By Susan Dunne for the Hartford Courant
When he was a student at Yale, William Benton, founder of the William Benton Museum of Art in Storrs, was close friends with artist Reginald Marsh. They stayed friends for the rest of their lives.
As a result, the museum on the UConn campus has 1,040 pieces by Marsh in its permanent collection. Marsh is well-known for his pieces depicting crowds in gritty urban settings, but the new exhibit at the Benton showcases a lesser-known corner of his body of work: his watercolors and prints of steam locomotives.
“Steaming Ahead” was curated by Bob Leo and Rachel Zilinsky, with help from Audrey Conrad. Conrad, the vice president of Valley Railroad Co., which owns Essex Steam Train, is one of the country’s leading experts on the history of steam locomotion. The wall text panels Conrad wrote to accompany Marsh’s railroad visions do not explain Marsh’s artistic method but instead flesh out the specific of the locomotives depicted. They are little marvels of historical observation, with details such as “A pair of Erie Railroad 4-6-2 (Pacific) type, class K1 passenger locomotives built between 1905 and 1908,” facts that, if Marsh knew— he probably didn’t — he didn’t spell out.

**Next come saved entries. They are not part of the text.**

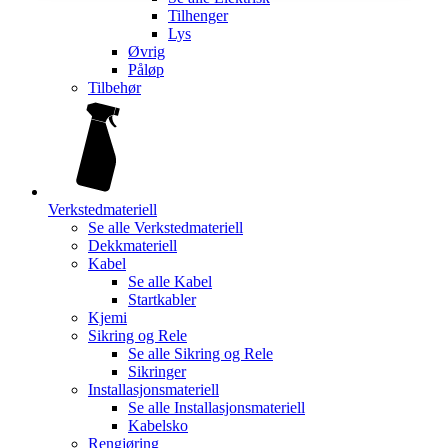
Tilhenger
Lys
Øvrig
Påløp
Tilbehør
Verkstedmateriell
Se alle
Verkstedmateriell
Dekkmateriell
Kabel
Se alle
Kabel
Startkabler
Kjemi
Sikring og Rele
Se alle
Sikring og Rele
Sikringer
Installasjonsmateriell
Se alle
Installasjonsmateriell
Kabelsko
Rengjøring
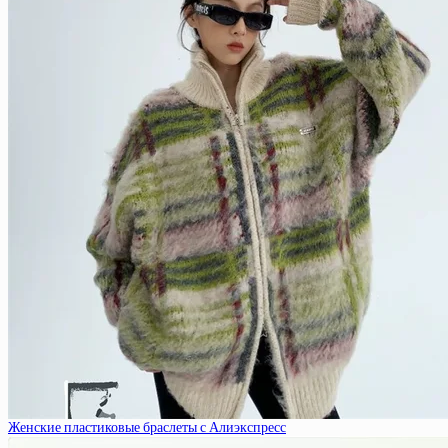
Женские пластиковые браслеты с Алиэкспресс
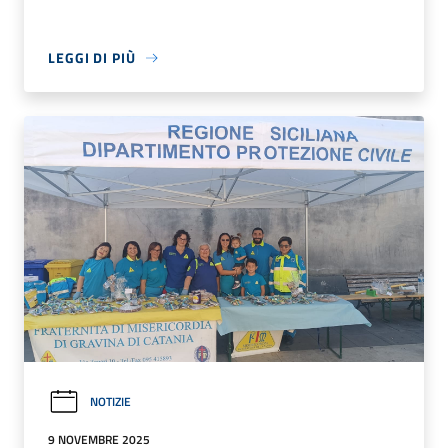
LEGGI DI PIÙ
NOTIZIE
9 NOVEMBRE 2025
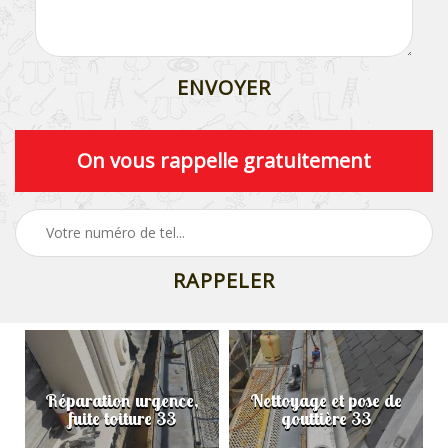
On vous rappelle gratuitement
Réparation urgence,
Nettoyage et pose de
fuite toiture 33
gouttière 33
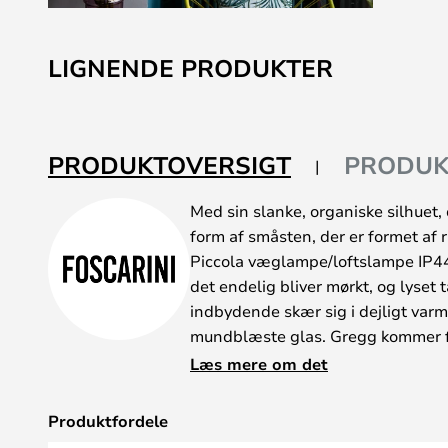
Gå
til
LIGNENDE PRODUKTER
starten
af
billedgalleriet
PRODUKTOVERSIGT
PRODUK
Med sin slanke, organiske silhuet, 
form af småsten, der er formet af
Piccola væglampe/loftslampe IP44
det endelig bliver mørkt, og lyset
indbydende skær sig i dejligt va
mundblæste glas. Gregg kommer fra
der i over 40 år har arbejdet med 
Læs mere om det
deres værksted i Venedig. For Fosc
uadskillelige sider af samme sag. 
Produktfordele
altid et poetisk touch, som også G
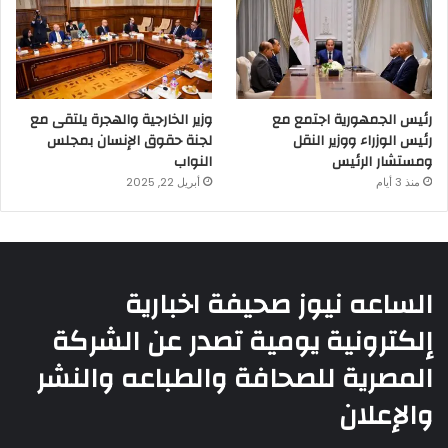
رئيس الجمهورية اجتمع مع
وزير الخارجية والهجرة يلتقى مع
رئيس الوزراء ووزير النقل
لجنة حقوق الإنسان بمجلس
ومستشار الرئيس
النواب
منذ 3 أيام
أبريل 22, 2025
الساعه نيوز صحيفة اخبارية
إلكترونية يومية تصدر عن الشركة
المصرية للصحافة والطباعه والنشر
والإعلان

The 23 exterior train views, all created by Marsh between 1927 and 1931, are capped off by one interior train view that represents more well-known Marsh compositional style: a crowd of people in a full-to-capacity train car. All the pieces are created in a gritty industrial palette: browns, grays, blacks.
Pieces on loan from Essex Steam Train sit around the gallery, and train-themed pop songs, such as Sister Rosetta Tharpe’s “This Train is Bound for Glory,” can be heard on an audio component to the exhibit.
The entire show is made up of works on paper, which are fragile, so it will run for a brief time, until Dec. 18. A new initiative at the Benton, to post walk-throughs of exhibits online, is being launched with this exhibit.